The question is: how do you manage this vast distributed repository of knowledge about biodiversity to make it easily available reusable for future research?

Dashboard chart summarizing content from 37 open access articles published in Zootaxa and five articles published in Biodiversity Data Journal containing treatments on spiders. These charts illustrate interoperability of data from XML-based publishing and subsequently marked up legacy literature. Credit: Jeremy A. Miller

To answer this challenge this project queried XML structured articles published in Biodiversity Data Journal along with historical taxonomic literature marked up using GoldenGATE, and represents the results as a series of standard charts. XML structured documents are maintained by the Swiss NGO Plazi and are freely available online.

In such form, data associated with specimens becomes much more valuable as it can reveal key information about a particular species, and even about the scientists who investigate them. Charts indicate at a glance, for example, what time of year and elevation range a species is likely to be found at, useful information if you want to search for it in the field.

Our accumulated biodiversity knowledge includes an estimated 2-3 billion specimens in natural history collections and 500 million pages of printed text.
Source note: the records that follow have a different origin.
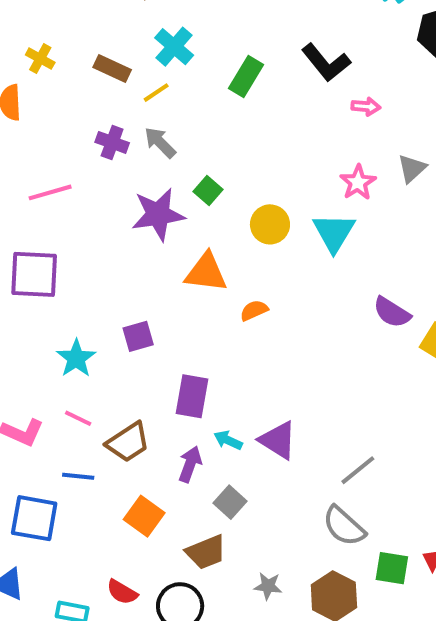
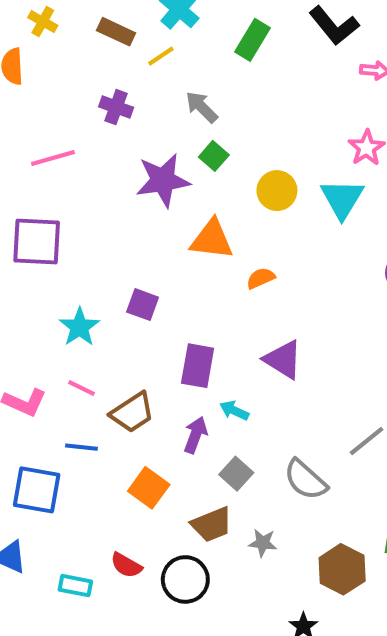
gray arrow: (160, 142) -> (202, 107), moved
purple square: (138, 336) -> (143, 305), turned 36
purple triangle: (278, 440) -> (283, 360), moved
gray semicircle: (344, 526) -> (305, 480), moved
gray star: (268, 586) -> (263, 543), moved

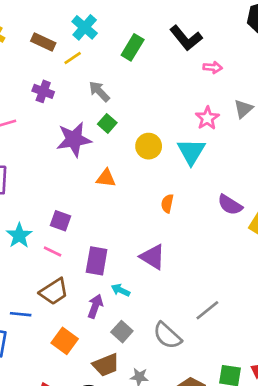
orange triangle: (212, 239) -> (106, 178), size x0.7
orange semicircle: (261, 278) -> (167, 203), moved, turned -54
pink line: (81, 388) -> (53, 252), moved

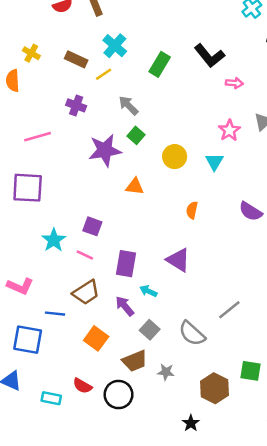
cyan triangle: (191, 151) -> (214, 162), size x0.7
purple arrow: (95, 306) -> (125, 306), turned -60

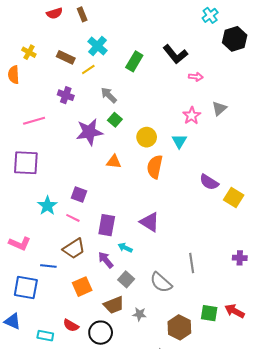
orange semicircle: (192, 210) -> (155, 167), moved, size x1.6
gray line: (229, 310) -> (192, 263), turned -60
orange square: (96, 338) -> (82, 287), turned 30

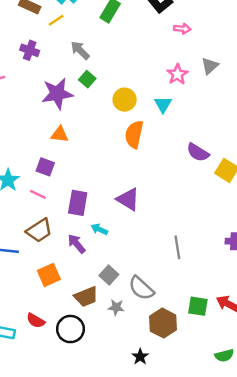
orange triangle: (114, 162) -> (60, 134), moved
gray square: (126, 279) -> (109, 275), moved
gray semicircle: (161, 282) -> (141, 288), moved

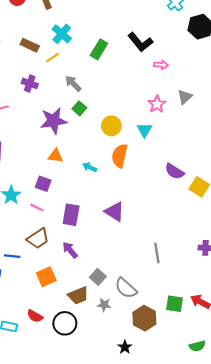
cyan arrow: (99, 229) -> (90, 167), moved

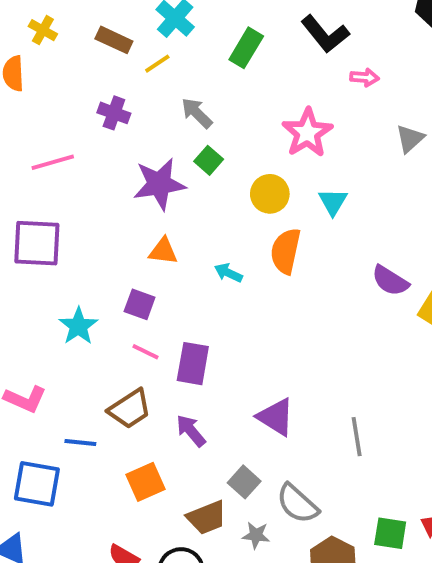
pink star: (157, 104) -> (307, 133), moved, size x1.4
pink line: (37, 208) -> (145, 352), moved
purple triangle: (114, 212) -> (276, 417), moved

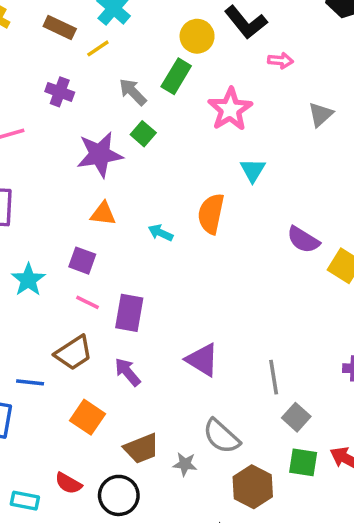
green rectangle: (246, 48) -> (176, 76), moved
yellow circle: (270, 194) -> (197, 36), moved
orange square: (145, 482) -> (87, 417), turned -32
gray square: (244, 482) -> (296, 417), moved

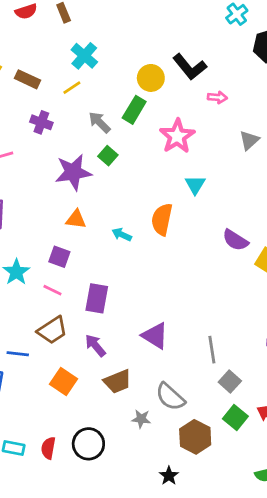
brown rectangle: (60, 28) -> (27, 79), moved
pink line: (87, 302) -> (52, 290), moved
brown trapezoid: (141, 448) -> (118, 381), moved
green square: (303, 462) -> (235, 418), turned 30
red semicircle: (68, 483) -> (48, 448), moved, turned 70

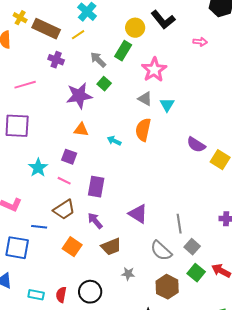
brown rectangle: (27, 79) -> (46, 29), size x1.5
pink arrow: (217, 97) -> (200, 42), moved
gray triangle: (249, 140) -> (145, 99), moved, turned -49
gray semicircle: (170, 397) -> (161, 251), moved

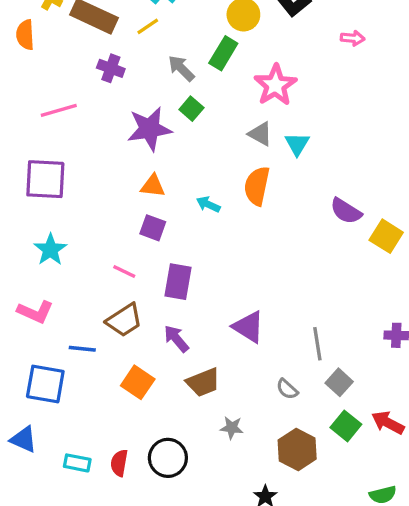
purple square: (69, 157) -> (153, 228), moved
cyan star: (38, 168) -> (50, 250), moved
gray semicircle: (161, 251) -> (287, 389), size x0.6

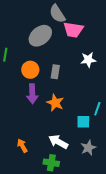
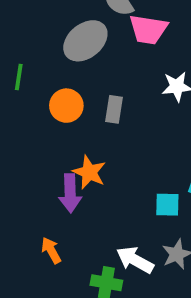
purple arrow: (32, 94) -> (70, 193), moved
orange star: (55, 103) -> (89, 172), moved
white arrow: (58, 142) -> (135, 260), moved

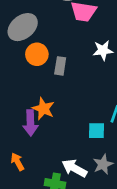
gray ellipse: (85, 41) -> (23, 27), moved
orange circle: (66, 106) -> (37, 54), moved

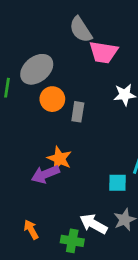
purple arrow: (30, 123) -> (45, 174), turned 70
orange arrow: (17, 162) -> (31, 230), moved

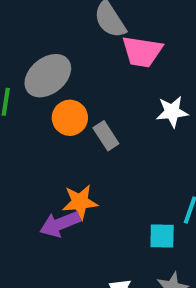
gray rectangle: (78, 112) -> (106, 136), turned -42
orange star: (59, 159) -> (80, 202), turned -30

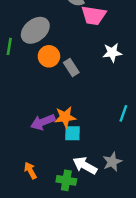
orange star: (80, 202) -> (65, 117), moved
cyan square: (162, 236) -> (73, 133), moved

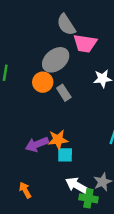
gray ellipse: (35, 30) -> (56, 60), moved
green cross: (66, 180) -> (88, 198), moved

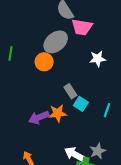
gray rectangle: (64, 93) -> (70, 91), moved
cyan square: (65, 155) -> (81, 104), moved, turned 32

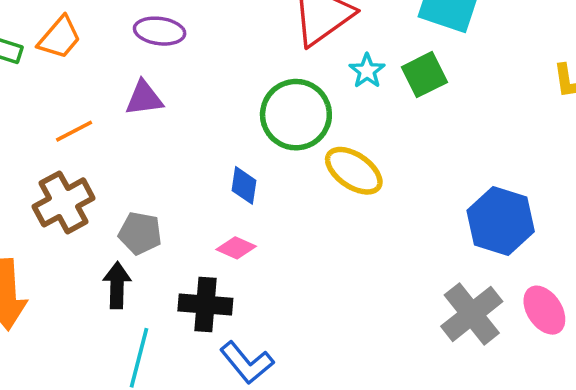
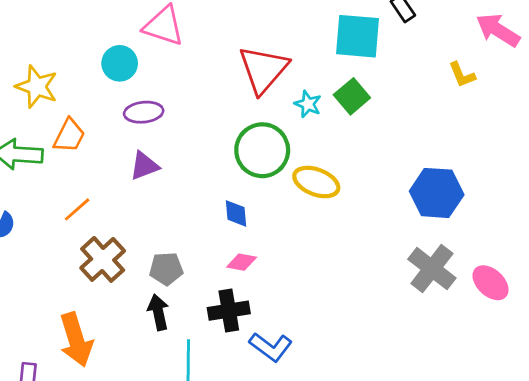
orange line: (74, 131) -> (77, 209), moved
pink ellipse: (544, 310) -> (491, 283), moved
These are the data we need to answer questions that are relevant to our world today, like setting conservation priorities and anticipating the effects of climate change on biodiversity and ecosystem functions that affect the lives of people.
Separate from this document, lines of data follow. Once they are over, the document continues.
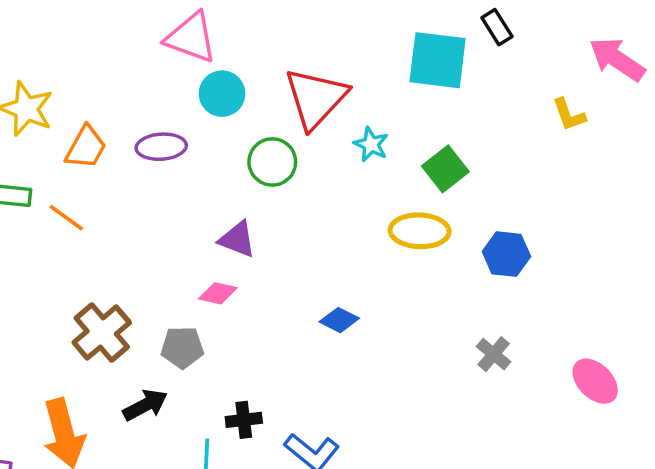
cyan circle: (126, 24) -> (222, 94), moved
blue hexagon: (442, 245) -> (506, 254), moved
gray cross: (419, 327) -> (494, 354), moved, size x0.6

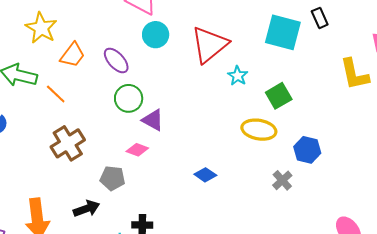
yellow L-shape: (569, 115) -> (354, 74), size x1.6
purple ellipse: (161, 147) -> (116, 61), turned 44
green circle: (272, 162) -> (129, 98), moved
brown cross: (102, 332) -> (68, 143), moved
gray cross: (494, 354) -> (282, 180), moved

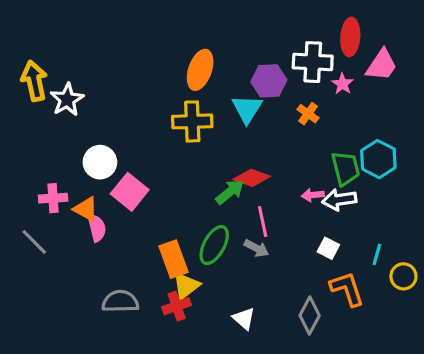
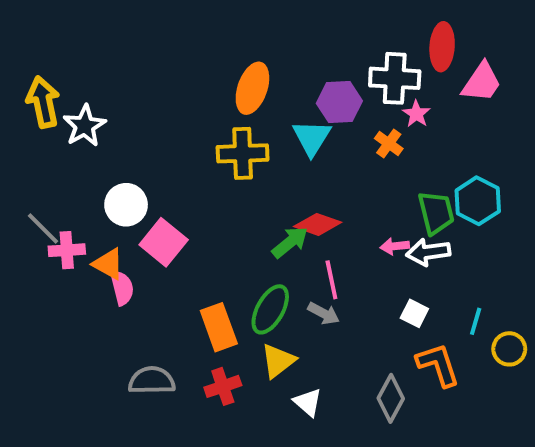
pink star: (342, 84) -> (416, 114), moved
gray line: (34, 242) -> (43, 228), moved
yellow triangle: (186, 286) -> (278, 361), moved

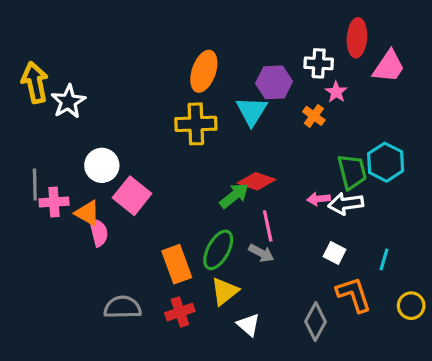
white cross: (395, 78) -> (319, 63), size x0.7
gray line: (43, 228) -> (35, 184), turned 44
yellow circle: (509, 349) -> (411, 306), moved

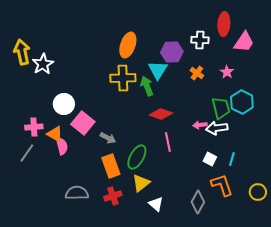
pink star: (336, 92) -> (227, 72), moved
gray line: (35, 184) -> (27, 153), moved, turned 36
green arrow: (234, 196) -> (147, 86), moved, turned -72
gray arrow: (261, 253) -> (108, 138), moved
cyan line: (384, 259) -> (232, 159), moved

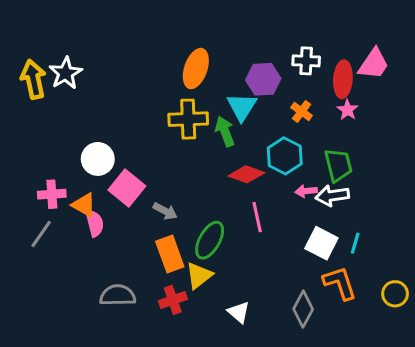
red ellipse: (224, 24) -> (343, 79), moved
white star: (43, 64) -> (66, 73), moved
cyan hexagon: (242, 102) -> (285, 156), moved
white square: (210, 159) -> (321, 243), size x1.5
yellow triangle: (141, 183) -> (199, 275), moved

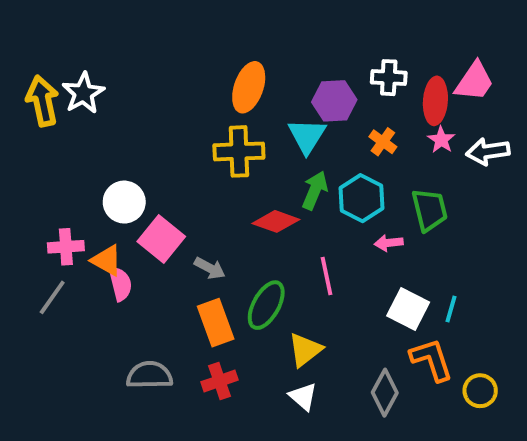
green arrow: (225, 131) -> (315, 190), moved, turned 44
red diamond: (246, 174) -> (276, 221), moved
white arrow: (332, 196) -> (488, 151), moved
yellow triangle: (199, 275) -> (305, 350), moved
yellow circle: (395, 294) -> (480, 391), moved

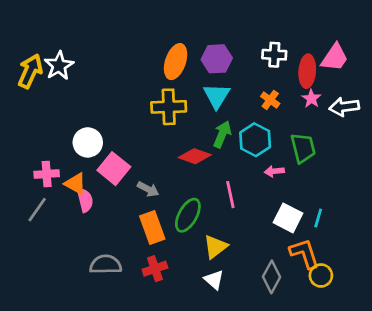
yellow arrow: (42, 101) -> (30, 71), turned 36
purple hexagon: (334, 101) -> (217, 59), moved
yellow circle: (480, 391) -> (321, 276), moved

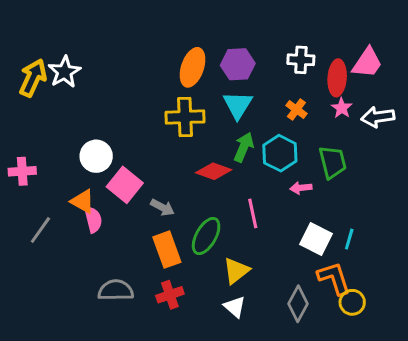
pink cross: (47, 174) -> (22, 171), moved

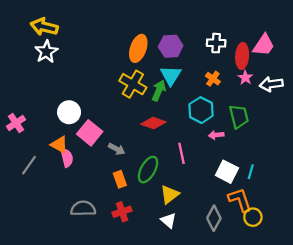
yellow arrow: (33, 78) -> (44, 27), moved, turned -100
yellow cross: (185, 117) -> (133, 84), turned 32
green arrow: (244, 147) -> (159, 91), moved
pink cross: (22, 171) -> (16, 123), turned -30
orange rectangle: (167, 250) -> (120, 179), size x0.7

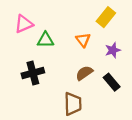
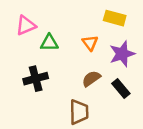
yellow rectangle: (106, 17) -> (115, 18), turned 66
purple star: (113, 50) -> (122, 54), size x1.5

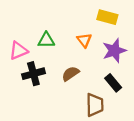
pink triangle: (26, 25) -> (18, 51), moved
brown semicircle: (91, 79) -> (70, 74), moved
brown trapezoid: (79, 112) -> (95, 105), moved

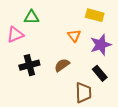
green triangle: (46, 40) -> (31, 17), moved
pink triangle: (18, 51) -> (15, 35), moved

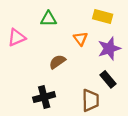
green triangle: (31, 17) -> (49, 19), moved
black cross: (29, 65) -> (44, 97), moved
brown semicircle: (62, 65) -> (57, 62), moved

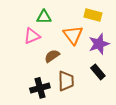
pink triangle: (17, 37) -> (32, 36), moved
orange triangle: (81, 39) -> (73, 35), size x1.5
brown trapezoid: (90, 100) -> (66, 81), moved

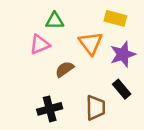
brown trapezoid: (66, 81) -> (96, 108), moved

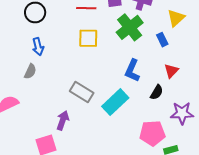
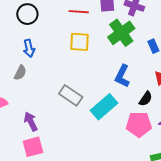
purple arrow: (63, 120) -> (31, 122), moved, turned -48
pink pentagon: (152, 133) -> (139, 124), moved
"In short, we have half a billion pages worth of biodiversity knowledge and are just learning how to query it. The real power comes when data from many articles are combined, queried, and reused for new purposes. Potential applications span the scientific, policy, and public spheres. When we all have better access to the information that already exists in the global corpus of biodiversity literature, this helps us do a better job of exploring what we don't know and wisely applying what we do." explains the lead author Dr Jeremy Miller, Naturalis Biodiversity Center.

Citation: Miller J, Agosti D, Penev L, Sautter G, Georgiev T, Catapano T, Patterson D, King D, Pereira S, Vos R, Sierra S (2015) Integrating and visualizing primary data from prospective and legacy taxonomic literature. Biodiversity Data Journal 3: e5063. doi: 10.3897/BDJ.3.e5063. This project was supported by pro-iBiosphere and EU BON, two FP-7 (European Union Seventh Framework Programme, 2007-2013) grants (No 312848 and 308454).